Items from a data source
Begin

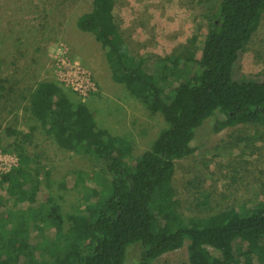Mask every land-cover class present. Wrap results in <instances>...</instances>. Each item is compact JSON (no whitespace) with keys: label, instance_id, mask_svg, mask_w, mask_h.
Wrapping results in <instances>:
<instances>
[{"label":"trees","instance_id":"obj_1","mask_svg":"<svg viewBox=\"0 0 264 264\" xmlns=\"http://www.w3.org/2000/svg\"><path fill=\"white\" fill-rule=\"evenodd\" d=\"M115 3L92 0L76 27L104 49L110 78L164 126L135 156L128 136L100 127L57 82L39 83L30 109L44 134L66 152L94 157L109 180L78 173L75 186L86 201L65 229L60 207L37 201L38 166L27 171L31 160L20 148L18 165L0 177L8 202L6 210L0 206V264H128L132 247L139 253L135 264H153L185 246L188 264H264V202L194 218L179 212L172 195L175 163L195 152L191 143L208 120L216 117L213 133L264 124V74L236 76L264 0L218 1L203 15L207 34L200 49L193 36L153 61L132 55L115 22Z\"/></svg>","mask_w":264,"mask_h":264},{"label":"rangeland","instance_id":"obj_2","mask_svg":"<svg viewBox=\"0 0 264 264\" xmlns=\"http://www.w3.org/2000/svg\"><path fill=\"white\" fill-rule=\"evenodd\" d=\"M115 1V22L132 55L153 61L188 45L193 36L198 37L196 47L200 49L207 34L203 15L220 0ZM91 3L0 0V80L6 88L0 98V177L18 165L20 148L25 150L31 160L27 171L38 166L37 201L57 204L65 229L86 201L75 186L78 173L89 178L98 173L108 180L109 175L94 157L66 152L44 134L30 109L37 85L57 82L71 99L94 113L100 127L113 135L128 136L135 156L148 148L164 126L160 115H152L110 78L104 49L91 34L77 29V18L89 11ZM257 74H264V14L236 72L241 79ZM77 78L89 88L86 93L76 90L73 81ZM215 120H208L191 143L195 152L175 163L172 195L185 217H208L264 202V124L213 133ZM0 206L4 210L8 206L1 187ZM138 257V249L132 247L128 264H135ZM153 264H188L186 246Z\"/></svg>","mask_w":264,"mask_h":264},{"label":"built area","instance_id":"obj_3","mask_svg":"<svg viewBox=\"0 0 264 264\" xmlns=\"http://www.w3.org/2000/svg\"><path fill=\"white\" fill-rule=\"evenodd\" d=\"M75 88L78 92L86 93L89 89L86 84H83L78 78L73 81Z\"/></svg>","mask_w":264,"mask_h":264}]
</instances>
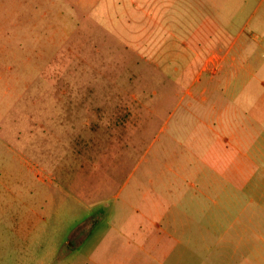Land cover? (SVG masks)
<instances>
[{
    "label": "rangeland",
    "instance_id": "1",
    "mask_svg": "<svg viewBox=\"0 0 264 264\" xmlns=\"http://www.w3.org/2000/svg\"><path fill=\"white\" fill-rule=\"evenodd\" d=\"M145 2L0 0V264H153L184 213L214 94L187 95L191 30Z\"/></svg>",
    "mask_w": 264,
    "mask_h": 264
},
{
    "label": "crops",
    "instance_id": "2",
    "mask_svg": "<svg viewBox=\"0 0 264 264\" xmlns=\"http://www.w3.org/2000/svg\"><path fill=\"white\" fill-rule=\"evenodd\" d=\"M148 3L191 30L186 61L199 69L187 95L196 100L197 83L202 101L214 94L187 141L173 201L184 213L153 223V264H264V0Z\"/></svg>",
    "mask_w": 264,
    "mask_h": 264
}]
</instances>
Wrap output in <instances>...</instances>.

End

What is being asked: Omitting all images, retype each line of the records precisely.

Reply to the task:
Mask every land-cover class present. Wrap results in <instances>...</instances>. Each item is compact JSON (no whitespace) with keys: label, instance_id, mask_svg, mask_w, mask_h.
Wrapping results in <instances>:
<instances>
[{"label":"trees","instance_id":"obj_1","mask_svg":"<svg viewBox=\"0 0 264 264\" xmlns=\"http://www.w3.org/2000/svg\"><path fill=\"white\" fill-rule=\"evenodd\" d=\"M115 3L92 0L76 27L104 49L110 78L164 126L135 156L128 136L100 127L57 82L39 83L30 109L44 134L66 152L94 157L109 180L78 173L75 186L86 201L65 229L60 207L37 201L38 166L27 171L31 160L20 148L18 165L0 177L8 202L6 210L0 206V264H128L132 247L139 253L135 264H153L185 246L188 264H264V202L194 218L179 212L172 195L175 163L195 152L191 143L208 120L216 117L213 133L264 124V74L236 76L264 0L218 1L203 15L207 34L200 49L193 36L153 61L132 55L115 22Z\"/></svg>","mask_w":264,"mask_h":264},{"label":"rangeland","instance_id":"obj_2","mask_svg":"<svg viewBox=\"0 0 264 264\" xmlns=\"http://www.w3.org/2000/svg\"><path fill=\"white\" fill-rule=\"evenodd\" d=\"M115 1V22L132 55L153 61L188 45L193 36L198 37L196 47L200 49L207 34L203 15L220 0ZM91 3L0 0V80L6 88L0 98V177L18 165L20 148L25 150L31 160L27 171L38 166L37 201L57 204L65 229L86 201L75 186L78 173L89 178L98 173L108 180L109 175L94 157L66 152L44 134L30 109L37 85L57 82L71 99L94 113L100 127L113 135L128 136L135 156L148 148L164 126L160 115H152L110 78L104 49L91 34L77 29V18L89 11ZM257 74H264V14L236 72L241 79ZM77 78L89 88L86 93L76 90L73 81ZM215 120H208L191 143L195 152L175 163L172 195L185 217H208L264 202V124L213 133ZM0 206L4 210L8 206L1 187ZM138 257V249L132 247L128 264H135ZM153 264H188L186 246Z\"/></svg>","mask_w":264,"mask_h":264},{"label":"built area","instance_id":"obj_3","mask_svg":"<svg viewBox=\"0 0 264 264\" xmlns=\"http://www.w3.org/2000/svg\"><path fill=\"white\" fill-rule=\"evenodd\" d=\"M75 88L78 92L86 93L89 89L86 84H83L78 78L73 81Z\"/></svg>","mask_w":264,"mask_h":264}]
</instances>
Land cover? (SVG masks)
<instances>
[{
    "label": "rangeland",
    "instance_id": "1",
    "mask_svg": "<svg viewBox=\"0 0 264 264\" xmlns=\"http://www.w3.org/2000/svg\"><path fill=\"white\" fill-rule=\"evenodd\" d=\"M145 2L0 0V264H153L184 213L214 94L187 95L191 30Z\"/></svg>",
    "mask_w": 264,
    "mask_h": 264
},
{
    "label": "crops",
    "instance_id": "2",
    "mask_svg": "<svg viewBox=\"0 0 264 264\" xmlns=\"http://www.w3.org/2000/svg\"><path fill=\"white\" fill-rule=\"evenodd\" d=\"M148 3L191 30L186 61L199 69L187 95L196 100L197 83L202 101L214 94L187 141L173 201L184 213L153 223V264H264V0Z\"/></svg>",
    "mask_w": 264,
    "mask_h": 264
}]
</instances>
Wrap output in <instances>...</instances>.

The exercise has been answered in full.